Das alles verblasste aber in den Sorgen um Musiala und dessen schlimm verdrehten linken Fuß, auf den der 1,96 Meter große PSG-Torwart Gianluigi Donnarumma Ende der ersten Hälfte mit voller Wucht gekracht war. Es war eine beim Ansehen schwer erträgliche Szene. Und die heftigen Emotionen entluden sich direkt nach dem Spiel auch an Donnarumma. Neuer nannte die Aktion des Torwart-Kollegen «schon risikofreudig. Da nimmt man die Verletzung in Kauf».
Er habe Donnarumma sogar auf dem Platz auffordern müssen, zum später mit der Trage abtransportierten Musiala zu gehen. «Der Jamal liegt da, der hat eine schwere Verletzung. Da gehört sich das einfach aus Respekt, hinzugehen, ihm alles Gute zu wünschen und ein kleines Sorry dazulassen», zürnte der sonst besonnene Neuer aufgebracht. Irgendwo verständlich: Ein Unterschenkelbruch nach der WM 2022 hätte Neuers großartige Karriere beinahe beendet.
Wadenbein gebrochen, Bänderrisse, Operation
Donnarumma (26) hatte freilich nach der Aktion tief betroffen gewirkt. Er rieb sich die Augen. Nach dem Spiel reagierte er mit einer Botschaft via Instagram: «Alle meine Gebete und guten Wünsche sind bei Dir, Jamal Musiala.»
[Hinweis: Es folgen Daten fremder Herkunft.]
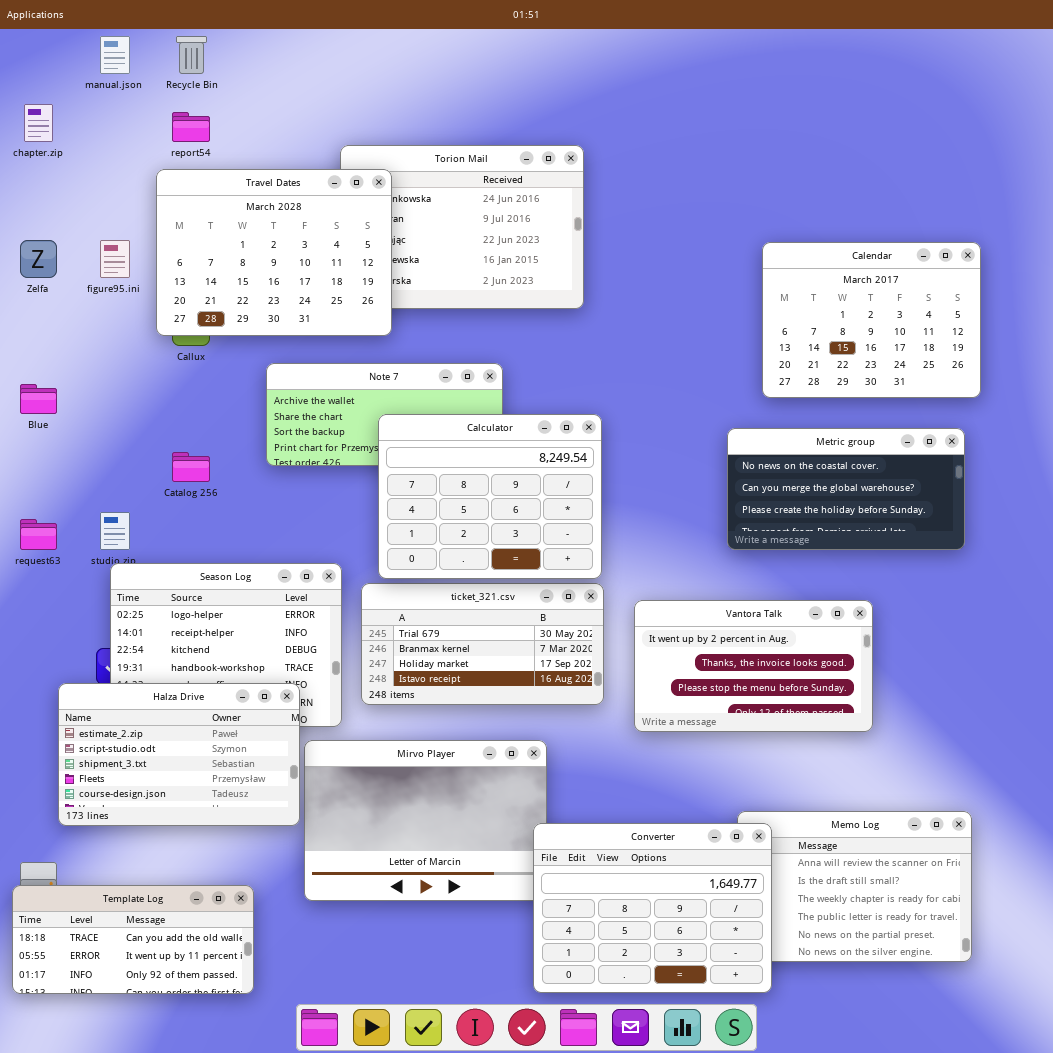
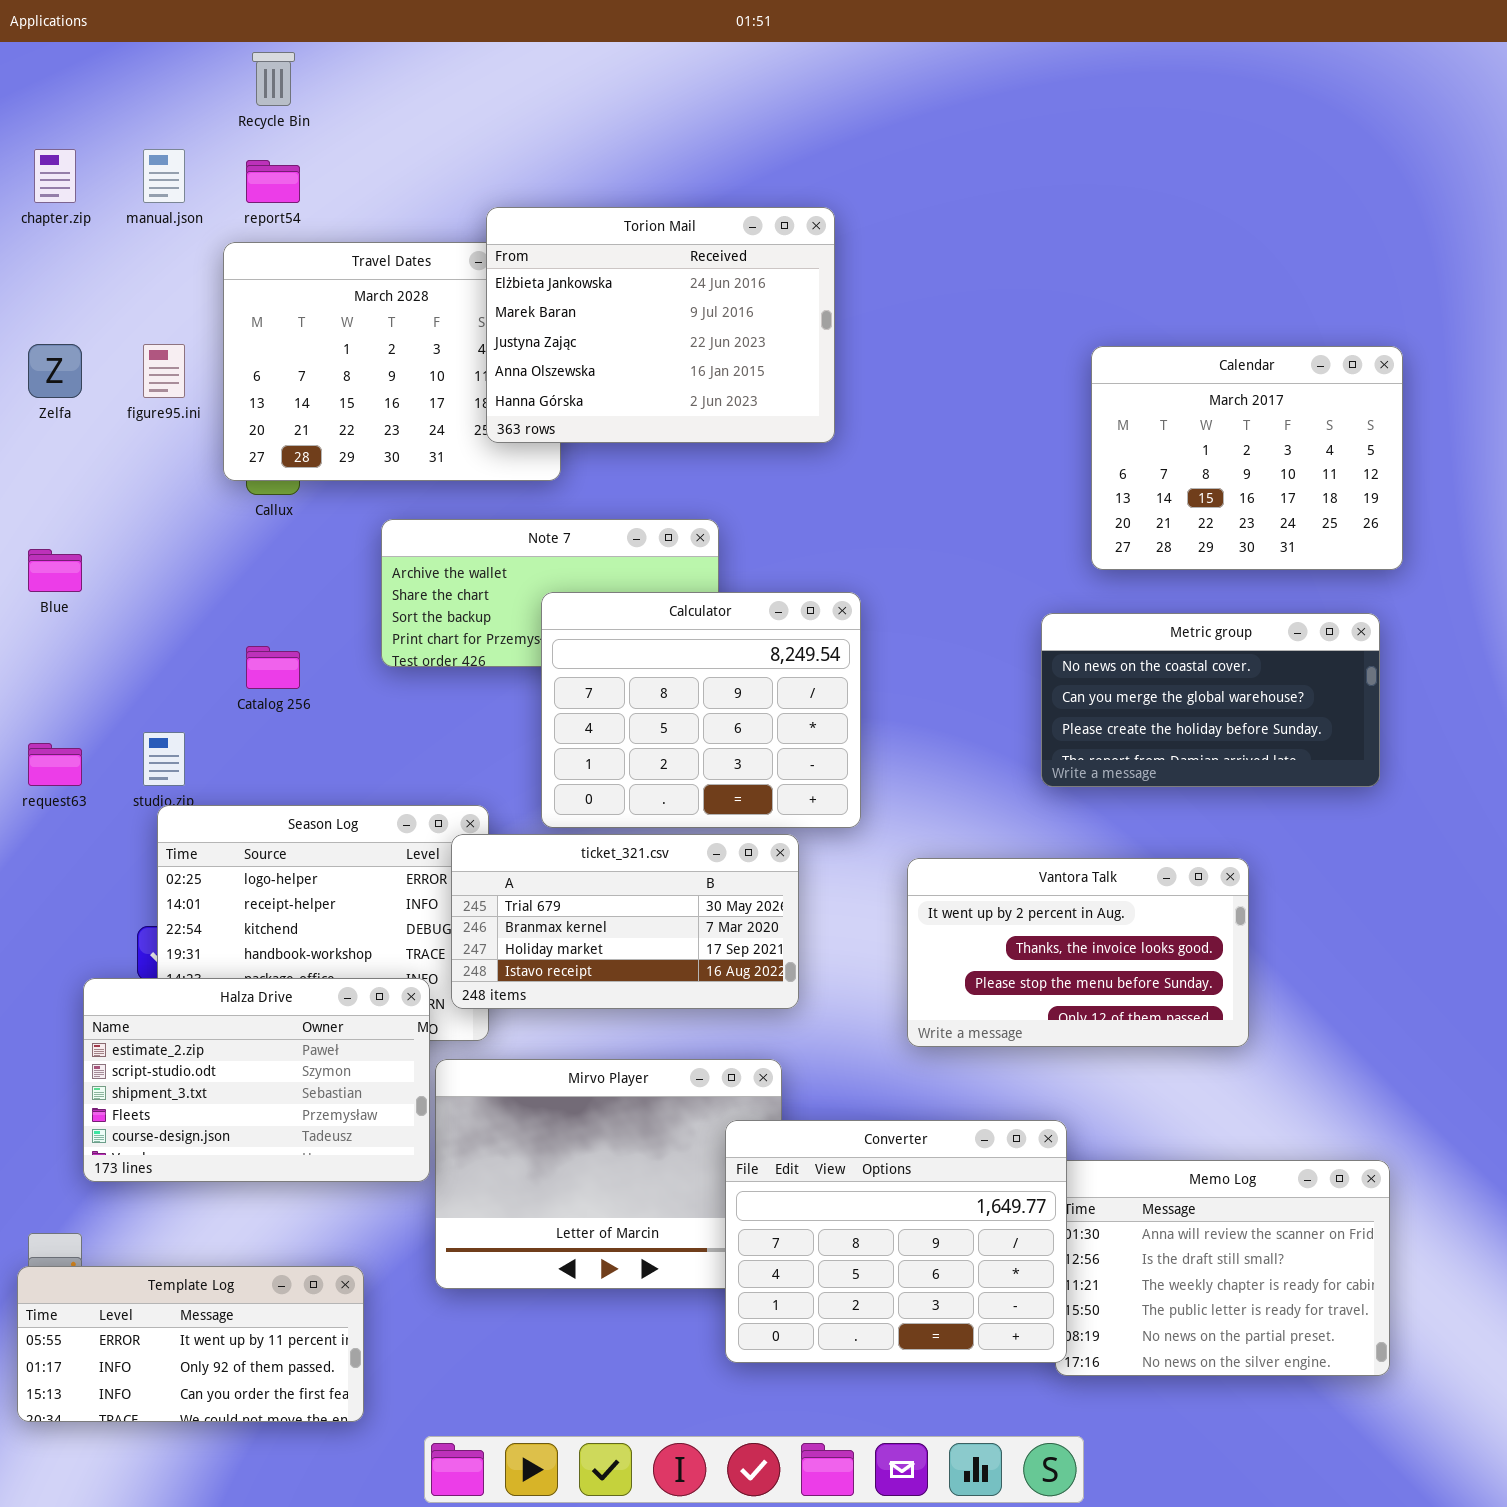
manual.json: [100,36,130,74] -> [143,149,185,203], moved
Torion Mail: [340,145,584,309] -> [486,207,835,443], raised
ticket_321.csv: [361,583,604,705] -> [451,834,799,1009], moved
Converter: [533,823,772,993] -> [725,1120,1067,1363], moved
Template Log: [12,885,254,994] -> [17,1266,364,1422], scrolled down 1 row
Erst einmal wird der 22-jährige Musiala Ärzte benötigen und ein lange Reha nach der Operation. Auch Sportvorstand Eberl war «angefasst». Auch wenn er Donnarumma keine Vorwürfe machen wollte, sprach er sie im Stadion doch aus. «Wenn ich mit 100 Kilo und einem Sprint auf den Unterschenkel springe, ist die Gefahr groß, dass was passiert», sagte Eberl. Absicht aber, betonte er, sei beim PSG-Torwart sicherlich «null komma null» im Spiel gewesen.
Müller ärgern «geschmacklose Diskussionen»
Wie geht es weiter? Das Unglück von Musiala, der erst zum Turnier aus einer längeren Verletzungspause zurückgekehrt war, verändert einiges beim FCB. Die Zukunft geht ja auch ohne das Urgestein Thomas Müller weiter. Der 35-Jährige legt das Bayern-Trikot ohne Happy End ab. Könnte er nach Musialas langem Ausfall nun nicht doch noch als Überbrückungshilfe bleiben?
Derart «geschmacklosen Diskussionen» lehnte Müller im Moment des Bangens um Musiala brüsk ab. «Nur weil man jetzt irgendwelche Gedankenspiele auf den Tisch bringen kann, hat das nichts mit der Realität zu tun.»
Wie sind die Bayern-Realitäten nach dieser Club-WM? Müller muss(te) gehen. Leroy Sané ist ablösefrei gegangen. Und Musiala fällt lange aus. Der Handlungsdruck in der Offensive steigt, das Transferziel Nick Woltemade wird heißer. Der 23 Jahre alte Shootingstar vom DFB-Pokalsieger VfB Stuttgart ist torgefährlich - und könnte die vakante Zehner-Position ausfüllen.
Hoeneß: Woltemade passt prima
«Ich halte ihn für einen sehr, sehr guten Spieler, der prima zu uns passen würde», sagte Ehrenpräsident Uli Hoeneß (73) nur wenige Stunden vor dem Musiala-Schreck. «Und ich würde es sehr begrüßen, wenn das dieses Jahr klappt. Und wenn nicht, dann nächstes Jahr.» Sofort wäre jetzt wohl besser.
Kompany gibt drei Wochen Urlaub
Die Bayern jedenfalls müssen was tun, wenn sie international nicht dauerhaft Teams wie Paris gratulieren wollen. «Wir werden uns belohnen - irgendwann», sagte Neuer trotzig. Der 39-Jährige erklärte das optisch auf Augenhöhe geführte Duell mit PSG sogar «zum Vorbild» und verkündete: «Wir wollen in Europa wieder angreifen! Wir wollen auch in der Bundesliga und im DFB-Pokal wieder da sein!»
Erst einmal aber geht's in den Urlaub. Kompany gönnt seinen Profis frei bis Ende Juli. «Es geht nicht weniger. Es ist wichtig, dass die Jungs auch mental mal abschalten können», sagte er. Ohne große Vorbereitung geht es dann am 16. August im Supercup gleich wieder um den ersten kleinen Titel. Und das ausgerechnet in Stuttgart, gegen den VfB - und gegen Nick Woltemade?